All headers of the original request are preserved except the following:

  1. Content-Length: it is now called X-AC-RouterD-Content-Length and contains the value of original Content-Length header; it also is present in the body part containing original request body with its original name;
  2. Content-Type: it is now called X-AC-RouterD-CType and contains the value of original Content-Type header.

Since the request seen by microservices is now always HTTP POST, original request method could be found in X-AC-RouterD-Method header. Request method stored here is lowercased.

Note: if the original request is multipart/form-data POST itself - no exceptions are made and it becomes wrapped in another multipart/form-data POST like if it was any other request. So it is multipart/form-data inside multipart/form-data.

back

Generic backend.

You can find a link to C++ backend boilerplate built with Autumn Coffee library below.

As we use separate frontend service, our backend's only purpose is to communicate with database servers, perform dynamic calculation and respond in any machine-readable format such as JSON or protobuf. Essentially backend focuses on providing API endpoints and does not touch data visualization at all.

What is really important here is to understand that no outgoing requests from backend and/or server-side frontend services should be made: consider using routerd for that, configuring your graph accordingly.
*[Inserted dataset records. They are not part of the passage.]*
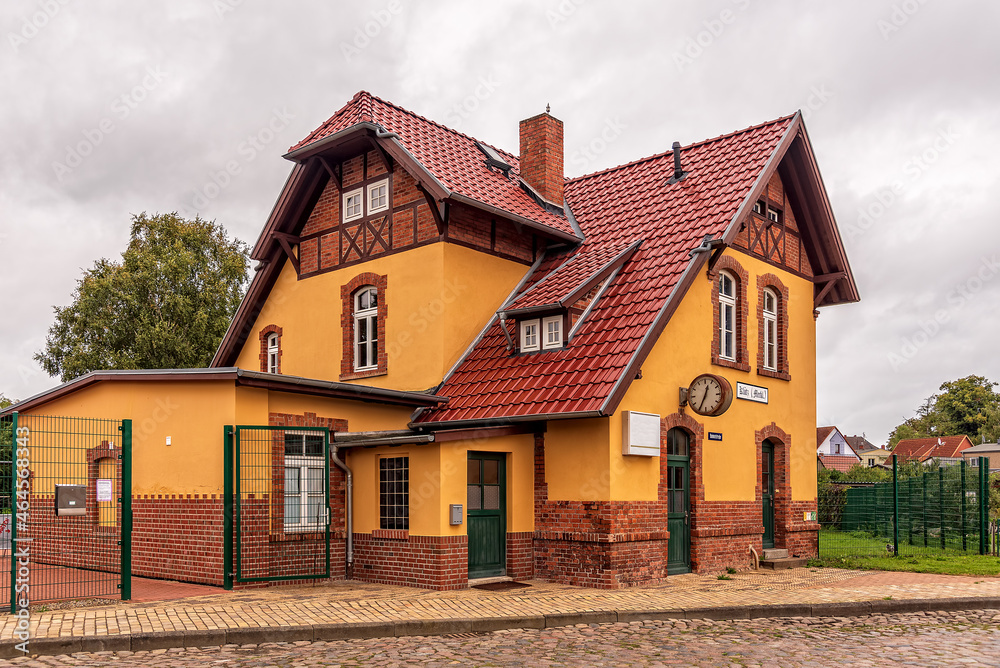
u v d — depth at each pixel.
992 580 14.13
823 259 18.59
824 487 21.20
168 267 32.28
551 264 16.52
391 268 15.73
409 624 9.37
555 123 17.92
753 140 16.86
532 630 9.73
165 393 12.80
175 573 12.44
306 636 8.95
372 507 13.17
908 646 8.93
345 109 16.61
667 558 13.93
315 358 17.00
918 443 75.25
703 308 14.94
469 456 13.05
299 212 17.47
As backend communicates to server-side frontend via TCP stack now, please consider backend response sizes. If there is a data that appears to be static - it is best to dump such data to persistent files, and use those directly in both server-side frontend and backend services.

As each request is now a multipart/form-data POST (and original multipart/form-data POSTs are wrapped around by another multipart/form-data body) and each request part may contain arbitrary headers that you may want to use (for example, for propagating new cookies from backend service to the user through server-side frontend service), you may need some additional tools for that.
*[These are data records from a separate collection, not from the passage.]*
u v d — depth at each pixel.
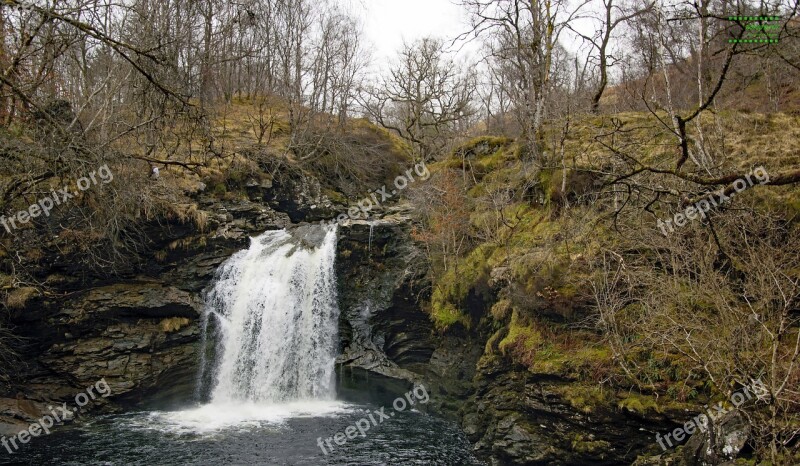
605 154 15.25
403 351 19.91
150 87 12.09
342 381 19.86
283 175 25.73
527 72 23.28
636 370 11.00
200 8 15.11
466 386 17.23
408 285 19.95
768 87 18.36
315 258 21.22
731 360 8.70
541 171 17.56
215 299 19.38
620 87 25.55
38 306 16.17
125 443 14.09
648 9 15.84
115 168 11.62
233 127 28.42
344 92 31.36
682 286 10.94
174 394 18.11
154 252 18.61
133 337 17.67
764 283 8.86
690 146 13.21
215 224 20.30
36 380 16.50
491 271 16.27
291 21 29.00
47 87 13.38
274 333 19.94
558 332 13.26
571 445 11.94
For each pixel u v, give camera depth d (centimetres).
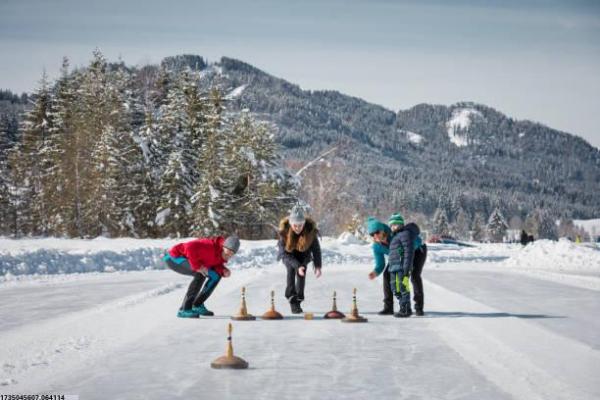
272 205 6372
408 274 1123
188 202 6119
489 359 756
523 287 1770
Example of parsing multipart/form-data POST using Autumn Coffee bodyparser follows.

You can find library here.
from ac_bodyparser import MultipartBody

boundary = ... # Multipart boundary
raw_body = ... # Raw body
part_name = 'some_part' # Request part name

parser = MultipartBody(boundary, raw_body)

part = parser.chunk(f'"{part_name}"')
part_content = part.content() # Returns `bytes`
part_header_value = part.get('X-Custom-Header') # Returns `str`

parser.delete() # Free memory
You can find library here.
const ACBodyParser = require('ac-bodyparser');

const boundary = ...; // Multipart boundary
const rawBody = ...; // Raw body
const partName = 'some_part'; // Request part name

const parser = new ACBodyParser(boundary, rawBody);

const part = parser.chunk(`"${partName}"`);
const partContent = part.content(); // Returns `Buffer`
const partHeaderValue = part.get('X-Custom-Header'); // Returns `String`

parser.delete(); // Free memory

front

Generic server-side frontend.

You can find a link to React + Material-UI + Next.js + Express boilerplate below.

As we use stand-alone server-side frontend service and almost all required data is already provided to frontend via various infrastructure means, our frontend should focus on fast and efficient data visualization.

What is really important here is to understand that no outgoing requests from backend and/or server-side frontend services should be made: consider using routerd for that, configuring your graph accordingly.

As backend communicates to server-side frontend via TCP stack now, please consider backend response sizes. If there is a data that appears to be static - it is best to dump such data to persistent files, and use those directly in both server-side frontend and backend services.

As each request is now a multipart/form-data POST (and original multipart/form-data POSTs are wrapped around by another multipart/form-data body) and each request part may contain arbitrary headers that you may want to use (for example, for propagating new cookies from backend service to the user through server-side frontend service), you may need some additional tools for that.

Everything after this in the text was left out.